A side note to this whole affair was this reality check in the bus this morning (a bit hilarious and insensitive in some way but should drive home the point). If Ms. Fernandez was only aware of the many sacrifices OFWs undergo to sustain the economic conditions that support the lifestyle she and her cronies enjoy, she wouldn’t have written her snide comments at all. At least Axe and Charlie, while repulsive to her pretentious “patrician” nose, are infinitely better than the smells associated with other nationals. So I don’t want to be racist here, but South Asians have hygiene and culinary habits so different from those of the Filipinos they might as well live on another planet.
In short, mababantot sila. As in, uh, well, napaka. Our favorite busmate is nicknamed “Masala Boy” but since we wanted to remain speaking in code, we referred to him as “The Sarciado Kid.” I have nothing against chicken masala (a practical recipe, and to be fair, here’s one for sarciado as well), I sometimes binge on this kind of food (when my health allows me), but here’s the thing: I don’t want its smell on a person as the first thing to greet me on my workday. The man’s aroma filled our van from anywhere he sat. And that’s saying something, since we had another fellow passenger who was our previous favorite when referring to unpleasant smells.
Today, our normal seating arrangements changed because one of our Pinoy colleagues missed work, so I was all alone in the fourth row, with two places available beside me. We were about to pick up another Pinoy (who normally sat beside me) but apparently his alarm clock didn’t work (or most likely, he was just too darned lazy to get up), so we left him behind. Sarciado Kid was our next pick-up so it was guaranteed he would sit beside me as the other three rows had only one place vacant and there were others yet to look for seats.
Oh no, tatabi siya sa akin! Huwag po tiyong, huwag po! Ayan na, ayan na . . . AYYYAAANNNN NAAAA!!!! Umupo na po … how do I handle this correctly? Let me see, a-ha, kanta ba o tulog? Mmm… matutulog! Matutulog na lang ako! So I pretended to be half-asleep, as most of us were, though normally I like having conversations on the morning drive. Please take note that I have been to garbage dumps, have cleaned poop of adults and kids (as well as those of pets) have been around decaying corpses (a story for another day), and the like. This is just to qualify my saying that the sleep mode to ignore the inevitable wasn’t enough to do the job.
Nanunuot ang amoy niya, ang grabe! Kapit siguro hanggang kuko! NOOOOO!!!!! I was just glad I was on the end of our van where the air conditioning was stronger. The direct blast of air from the vent offered that enough amount of relief. Otherwise I don’t think I would have survived. I started out by feigning sleep --- just to make it through I actually managed to fall asleep. Hmm... or maybe the man managed to knock me out. One thing I could say as the last guy to step off the bus this morning was: Ang galing mo men!
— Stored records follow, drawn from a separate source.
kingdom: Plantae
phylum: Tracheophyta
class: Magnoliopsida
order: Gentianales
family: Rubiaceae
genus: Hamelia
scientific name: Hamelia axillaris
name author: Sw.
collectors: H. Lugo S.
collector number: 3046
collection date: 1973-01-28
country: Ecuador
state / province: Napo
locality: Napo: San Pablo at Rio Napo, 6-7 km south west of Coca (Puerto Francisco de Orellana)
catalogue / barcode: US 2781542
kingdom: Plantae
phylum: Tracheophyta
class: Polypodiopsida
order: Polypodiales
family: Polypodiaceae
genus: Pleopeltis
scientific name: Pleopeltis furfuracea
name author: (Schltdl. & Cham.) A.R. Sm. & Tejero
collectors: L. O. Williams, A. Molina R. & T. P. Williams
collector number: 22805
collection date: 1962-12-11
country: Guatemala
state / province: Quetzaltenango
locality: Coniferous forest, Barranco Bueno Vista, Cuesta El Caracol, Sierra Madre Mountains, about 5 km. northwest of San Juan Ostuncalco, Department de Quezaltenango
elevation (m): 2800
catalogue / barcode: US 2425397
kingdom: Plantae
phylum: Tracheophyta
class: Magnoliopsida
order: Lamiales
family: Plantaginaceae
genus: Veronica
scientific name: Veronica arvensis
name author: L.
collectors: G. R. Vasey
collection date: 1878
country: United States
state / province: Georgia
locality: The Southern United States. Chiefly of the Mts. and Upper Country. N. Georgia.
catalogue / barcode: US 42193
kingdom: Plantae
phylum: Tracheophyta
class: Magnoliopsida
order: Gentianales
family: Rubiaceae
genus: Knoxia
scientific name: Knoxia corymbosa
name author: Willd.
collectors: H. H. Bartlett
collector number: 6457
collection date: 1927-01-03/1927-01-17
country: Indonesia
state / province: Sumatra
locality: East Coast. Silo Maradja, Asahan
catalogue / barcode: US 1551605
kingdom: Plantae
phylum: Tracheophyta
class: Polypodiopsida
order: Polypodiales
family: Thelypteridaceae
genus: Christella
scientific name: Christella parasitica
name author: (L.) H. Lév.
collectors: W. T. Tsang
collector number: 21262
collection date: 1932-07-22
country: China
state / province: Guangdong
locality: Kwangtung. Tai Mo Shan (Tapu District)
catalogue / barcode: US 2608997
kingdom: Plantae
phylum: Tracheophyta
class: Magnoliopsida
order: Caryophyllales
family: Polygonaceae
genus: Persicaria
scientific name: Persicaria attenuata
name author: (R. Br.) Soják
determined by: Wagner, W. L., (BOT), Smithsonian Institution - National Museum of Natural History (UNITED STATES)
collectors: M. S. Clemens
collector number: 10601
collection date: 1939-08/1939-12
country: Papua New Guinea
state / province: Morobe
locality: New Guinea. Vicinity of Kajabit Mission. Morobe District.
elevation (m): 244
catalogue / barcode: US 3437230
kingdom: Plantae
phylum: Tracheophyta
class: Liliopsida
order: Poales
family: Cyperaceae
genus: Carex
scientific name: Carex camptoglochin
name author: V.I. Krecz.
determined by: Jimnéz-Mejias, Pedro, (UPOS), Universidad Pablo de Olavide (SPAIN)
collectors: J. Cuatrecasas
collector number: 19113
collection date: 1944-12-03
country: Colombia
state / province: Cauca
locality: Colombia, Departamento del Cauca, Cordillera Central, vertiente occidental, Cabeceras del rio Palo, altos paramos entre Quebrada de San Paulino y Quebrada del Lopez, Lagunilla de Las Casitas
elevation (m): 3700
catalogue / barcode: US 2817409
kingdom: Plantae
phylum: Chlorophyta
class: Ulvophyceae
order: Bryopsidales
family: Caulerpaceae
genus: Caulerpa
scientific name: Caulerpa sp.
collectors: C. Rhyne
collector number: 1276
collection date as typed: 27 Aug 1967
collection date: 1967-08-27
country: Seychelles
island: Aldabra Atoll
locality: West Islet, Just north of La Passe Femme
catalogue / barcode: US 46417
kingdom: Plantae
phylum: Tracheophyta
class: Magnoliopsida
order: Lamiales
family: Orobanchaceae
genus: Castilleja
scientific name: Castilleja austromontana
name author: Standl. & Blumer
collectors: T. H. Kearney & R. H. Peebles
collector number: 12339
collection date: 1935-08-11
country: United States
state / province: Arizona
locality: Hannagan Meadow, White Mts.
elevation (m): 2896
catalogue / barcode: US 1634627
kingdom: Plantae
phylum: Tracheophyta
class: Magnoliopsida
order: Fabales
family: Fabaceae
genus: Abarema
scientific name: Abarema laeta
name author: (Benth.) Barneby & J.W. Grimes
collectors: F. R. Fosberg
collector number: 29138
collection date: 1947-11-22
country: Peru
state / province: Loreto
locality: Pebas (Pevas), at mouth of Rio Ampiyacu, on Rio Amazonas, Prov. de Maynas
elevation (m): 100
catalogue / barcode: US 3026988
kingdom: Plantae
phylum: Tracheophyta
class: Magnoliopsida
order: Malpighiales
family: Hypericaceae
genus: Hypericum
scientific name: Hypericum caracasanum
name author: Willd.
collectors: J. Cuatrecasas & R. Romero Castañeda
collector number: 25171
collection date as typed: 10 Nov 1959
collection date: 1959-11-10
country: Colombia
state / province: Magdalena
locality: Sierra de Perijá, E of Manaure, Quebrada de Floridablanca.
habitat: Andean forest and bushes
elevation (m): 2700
So see, let’s be glad that fellow Pinoys try their darndest best to smell better than they normally do --- at least, as a people we have that concern over how our “public smell” affects others. And yes, at times being around our own people becomes a tedious chore in itself, but it’s just like doing the laundry to get fresh clothes --- there may be some unpleasantness in the act itself, but the end result almost always provides the most intense satisfaction (note: I have gotten addicted to the fabric softener smell - Downy is the best, in my opinion. So if a girl wants to attract me, well, you know. So now there's an idea for you.)